The graybeards who've adored Apple ever since Steve Jobs was a lad must have looked at this and winced.

Or might they have thought it the ultimate in scalding irony?

Here was Kirk Koenigsbauer, corporate vice president for Microsoft's Office division, wandering onto the stage of an Apple event. Not because he had lost his temper and wanted to berate Apple CEO Tim Cook, but because there's now a certain level of nice (and need) between the two companies.

Think, though, what he and his company had to endure on Wednesday. Koenigsbauer was at the event to discuss the role Microsoft Office plays on Apple's new 12.9-inch iPad Pro, which when you put all the pieces together might pass as a lookalike for the Microsoft Surface at a casting session.

There, too, was Apple lauding the same thing of which Cook had once said, "Our competition is confused. They're turning tablets into PCs and PCs into tablets."

Those clouds of confusion parted more quickly than a shower on a December day in St. Lucia. Suddenly, it all makes sense and it all looks good. Apple good.

As if, though, to apply a touch of albumen foundation before adding a little yolk mascara to Redmond's face, Apple produced a stylus.

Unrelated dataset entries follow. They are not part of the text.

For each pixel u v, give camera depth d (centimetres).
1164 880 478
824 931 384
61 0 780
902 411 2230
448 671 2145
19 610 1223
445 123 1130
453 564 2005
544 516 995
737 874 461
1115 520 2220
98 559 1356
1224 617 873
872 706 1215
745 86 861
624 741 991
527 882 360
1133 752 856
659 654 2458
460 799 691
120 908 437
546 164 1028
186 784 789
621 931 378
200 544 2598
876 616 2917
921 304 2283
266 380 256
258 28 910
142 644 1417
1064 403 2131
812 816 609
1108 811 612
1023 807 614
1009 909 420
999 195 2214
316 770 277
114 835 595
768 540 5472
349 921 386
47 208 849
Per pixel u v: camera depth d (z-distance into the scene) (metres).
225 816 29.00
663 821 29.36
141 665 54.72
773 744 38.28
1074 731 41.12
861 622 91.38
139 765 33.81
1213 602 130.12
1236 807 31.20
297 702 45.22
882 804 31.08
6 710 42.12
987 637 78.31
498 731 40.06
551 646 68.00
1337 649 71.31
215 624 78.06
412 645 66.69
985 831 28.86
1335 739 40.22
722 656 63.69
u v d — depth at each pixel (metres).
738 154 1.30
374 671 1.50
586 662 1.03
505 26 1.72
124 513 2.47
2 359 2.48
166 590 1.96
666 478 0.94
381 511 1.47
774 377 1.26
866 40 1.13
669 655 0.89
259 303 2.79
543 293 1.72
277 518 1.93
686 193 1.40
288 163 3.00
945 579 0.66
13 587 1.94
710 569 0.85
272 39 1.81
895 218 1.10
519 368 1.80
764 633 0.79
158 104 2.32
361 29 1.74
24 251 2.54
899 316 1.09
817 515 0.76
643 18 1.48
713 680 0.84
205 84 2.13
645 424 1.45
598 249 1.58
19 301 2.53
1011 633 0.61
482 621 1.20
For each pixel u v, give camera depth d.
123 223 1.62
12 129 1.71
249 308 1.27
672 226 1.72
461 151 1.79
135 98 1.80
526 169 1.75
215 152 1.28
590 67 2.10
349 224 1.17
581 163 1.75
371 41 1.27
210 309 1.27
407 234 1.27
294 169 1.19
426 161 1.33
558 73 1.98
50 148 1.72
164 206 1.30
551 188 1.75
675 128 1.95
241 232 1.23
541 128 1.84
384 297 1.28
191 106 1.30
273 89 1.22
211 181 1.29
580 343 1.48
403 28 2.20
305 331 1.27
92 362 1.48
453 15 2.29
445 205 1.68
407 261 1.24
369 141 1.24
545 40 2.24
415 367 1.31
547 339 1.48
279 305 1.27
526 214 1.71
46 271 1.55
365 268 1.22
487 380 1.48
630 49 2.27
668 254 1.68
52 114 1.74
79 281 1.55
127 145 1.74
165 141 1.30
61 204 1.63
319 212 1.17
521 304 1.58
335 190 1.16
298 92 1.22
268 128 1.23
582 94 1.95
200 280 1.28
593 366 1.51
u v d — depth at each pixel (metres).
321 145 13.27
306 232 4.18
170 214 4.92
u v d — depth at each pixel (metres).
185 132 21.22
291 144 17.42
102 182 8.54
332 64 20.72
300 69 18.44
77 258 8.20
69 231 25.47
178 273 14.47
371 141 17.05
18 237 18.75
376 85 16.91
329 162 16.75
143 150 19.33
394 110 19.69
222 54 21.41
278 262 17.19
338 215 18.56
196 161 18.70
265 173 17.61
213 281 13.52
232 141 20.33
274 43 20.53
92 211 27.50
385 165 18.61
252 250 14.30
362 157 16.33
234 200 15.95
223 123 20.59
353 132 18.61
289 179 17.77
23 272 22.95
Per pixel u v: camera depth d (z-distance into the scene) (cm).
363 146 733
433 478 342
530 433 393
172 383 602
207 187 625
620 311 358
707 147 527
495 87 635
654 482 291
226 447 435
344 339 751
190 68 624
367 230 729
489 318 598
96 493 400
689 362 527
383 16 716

"Who wants a stylus?" Jobs famously said at Macworld in 2007. "You have to get them and put them away and you lose them. Yeuch. Nobody wants a stylus."

Of course, Apple didn't present a stylus on Wednesday. It presented the Apple Pencil. Pencils are cool, you see. They're human. Styluses are chilly and nerdy.

It's not enough having stylus, ya gotta have style.

And there's the essence of Microsoft's cheery melancholy today. As many learn in life, being right often gets you nowhere. "That was my idea" may be honest words that some never get over.

How much worse it will be for some at Redmond if the iPad Pro is a big-screen success. How much worse if it eclipses the Surface Pro.

At the heart of it all, though, is brand.

Where Microsoft once understood that people needed to feel positively about its name and ethos, somehow Bill Gates and then Steve Ballmer let that go in favor of power, dominance and ubiquity.

Where they could have continued an ad campaign such as "Where Do You Want To Go Today?" that put people, hearts and dreams at its core, they forced Windows onto the world's laptops. Not enough people loved Microsoft for it.

Meanwhile, Apple mocked Redmond and became loved. The Mac vs. PC campaign was a manifesto for the identity that those who used Macs wanted to be associated with. It was something for them to feel a part of. It lasted and it worked. It lasted because it worked.

When Microsoft launched Surface, it had an avowedly different-looking product in its hands. It presented this product through some of the most painful advertising ever seen. You surely remember the dancing teens? Oh, they still haunt you?

The Surface product has improved, as have its sales. Microsoft had a three-year head start. But now it must watch Apple's reinterpretation of some of its ideas and wonder whether there's any justice in the world.

There's rarely justice. The best you can hope for is poetry.

In 2012, cartoonist (current project Sharksplode), writer and voice actor Joel Watson predicted that Apple would launch a Surface-like thing in 2015. He has cartoon Steve Ballmer holding a Surface and uttering these words: "In three years when Apple copies this, you c******s will think it's genius."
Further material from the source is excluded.